Vick, who won the starting job for the regular season, will play at least the first half against the Jaguars, then Foles will take over. Barkley, the Eagles' fourth-round draft pick, will only get a series or two, if any.

"We'll try to get Matt in there if we can," Kelly said. "Nick needs a ton of work. The one thing about Nick, and it's really a credit to him, is that you almost forget being around him that he's just a second-year player. He needs as many snaps as he can get, too."

Barkley wasn't expecting to be the third-string quarterback at the start of training camp.

When Kelly proclaimed that the quarterback race would be an "open competition," he thought he would be given the opportunity to challenge Vick and Foles for the top spot.

But it didn't happen. Barkley took only a few reps with the starters in practice and appeared strictly with the backups in the first two preseason games. He completed 19-of-36 passes for 75 yards with one touchdown and no interceptions.

His statistics may have been better had he been surrounded by better talent. Receivers dropped a few passes and penalties erased some other big gains.

"If you locate the football and the receiver drops it, that's not your fault," Kelly said. "I'm excited about Matt. I think he's got a bright, bright future in this league."

His season will begin on the sideline, a spot he's not used to occupying.

The 6-foot-2, 227-pounder was a four-year starter at both Mater Dei High School, in Santa Ana, Calif., and at the University of Southern California.

"I thought I put my best foot forward and did what I could with the reps I was given," Barkley said. "I support Coach Kelly's decision (to name Vick the starter). I trust his judgment. I'm going to keep working and hopefully help this team in whatever way I can. I'm always going to be prepared because you never know when your number is going to be called."

Dixon's jersey No. 3 wasn't called much during training camp or the preseason.

The fifth-year NFL veteran appeared in three total series against New England and Carolina, completing 10 of 16 passes for 61 yards with no TDs or interceptions while rushing for 35 yards on six carries.

The 28-year-old was a backup for four seasons in Pittsburgh and appeared to be on the rise when he replaced injured Ben Roethlisberger in 2010 and guided the team to two victories before suffering a season-ending knee injury.

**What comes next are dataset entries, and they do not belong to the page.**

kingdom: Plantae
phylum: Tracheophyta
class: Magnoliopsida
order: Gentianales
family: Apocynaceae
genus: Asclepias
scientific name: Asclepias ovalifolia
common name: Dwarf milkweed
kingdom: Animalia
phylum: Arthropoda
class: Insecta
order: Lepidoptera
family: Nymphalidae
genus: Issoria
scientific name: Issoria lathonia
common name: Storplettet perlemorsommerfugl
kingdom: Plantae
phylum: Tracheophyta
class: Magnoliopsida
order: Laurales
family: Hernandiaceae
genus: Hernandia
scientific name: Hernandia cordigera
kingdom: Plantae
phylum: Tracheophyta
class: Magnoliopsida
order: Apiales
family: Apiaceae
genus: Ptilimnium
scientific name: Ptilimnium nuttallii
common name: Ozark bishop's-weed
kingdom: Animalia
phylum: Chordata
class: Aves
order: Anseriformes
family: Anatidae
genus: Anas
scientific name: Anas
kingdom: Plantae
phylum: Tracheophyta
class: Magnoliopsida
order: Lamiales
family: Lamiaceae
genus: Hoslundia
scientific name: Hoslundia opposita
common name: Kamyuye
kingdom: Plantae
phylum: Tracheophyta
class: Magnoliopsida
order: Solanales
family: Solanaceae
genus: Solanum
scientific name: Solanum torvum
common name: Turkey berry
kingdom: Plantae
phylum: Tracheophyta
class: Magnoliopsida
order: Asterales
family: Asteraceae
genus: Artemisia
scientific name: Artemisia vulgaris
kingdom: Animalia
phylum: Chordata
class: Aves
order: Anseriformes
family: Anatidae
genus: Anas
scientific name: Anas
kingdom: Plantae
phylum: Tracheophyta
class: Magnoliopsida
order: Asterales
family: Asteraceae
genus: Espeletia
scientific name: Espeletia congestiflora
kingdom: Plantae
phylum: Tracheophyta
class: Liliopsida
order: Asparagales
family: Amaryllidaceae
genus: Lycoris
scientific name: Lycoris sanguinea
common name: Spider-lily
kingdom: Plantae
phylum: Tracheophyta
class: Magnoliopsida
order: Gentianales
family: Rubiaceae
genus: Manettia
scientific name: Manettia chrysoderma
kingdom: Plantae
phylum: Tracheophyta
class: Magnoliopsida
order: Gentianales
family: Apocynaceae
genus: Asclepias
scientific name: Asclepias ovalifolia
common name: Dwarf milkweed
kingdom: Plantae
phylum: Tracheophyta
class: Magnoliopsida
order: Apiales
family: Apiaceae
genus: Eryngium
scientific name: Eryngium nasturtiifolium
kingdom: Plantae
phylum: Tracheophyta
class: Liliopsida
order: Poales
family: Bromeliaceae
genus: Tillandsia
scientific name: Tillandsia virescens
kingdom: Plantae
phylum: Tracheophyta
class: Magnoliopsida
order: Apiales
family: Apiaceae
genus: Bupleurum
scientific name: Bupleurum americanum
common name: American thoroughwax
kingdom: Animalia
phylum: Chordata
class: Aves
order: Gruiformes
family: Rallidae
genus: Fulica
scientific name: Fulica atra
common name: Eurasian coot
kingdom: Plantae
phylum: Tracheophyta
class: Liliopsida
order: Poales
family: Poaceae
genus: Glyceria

After spending last season on Baltimore's practice squad, he happily signed with the Eagles in February in hopes of rejuvenating his NFL career under Kelly, who was his offensive coordinator when Dixon was playing for the University of Oregon.

Two months later, Kelly drafted Barkley.

"I signed with the Eagles because obviously I had experience with the way Chip Kelly runs his offense," Dixon said. "I wasn't expecting the Eagles to draft a quarterback, but there's nothing I can do about that now. One thing I've learned in this league is things change and you have to be able to adapt."

Extra points: The Eagles announced Thursday that former offensive tackle Tra Thomas has been hired as an offensive assistant coach. Thomas, who starred for the Eagles from 1998-2008, served as a coaching intern with the Eagles during training camp. He joins running backs coach Duce Staley as former players who are now assistant coaches with the team.

"Tra has been outstanding," Kelly said. "He was here all through camp, extremely dedicated, one of the all-time great Eagles and he can use that experience to relate to the offensive linemen. It was kind of a no-brainer for us to make sure we could keep him here through the season."

Thomas also runs the 7 Deuce Sports training facility in Medford. His clients include Jack Crawford, a Longport resident and St. Augustine Prep graduate who is in his second season as a defensive end for the Oakland Raiders.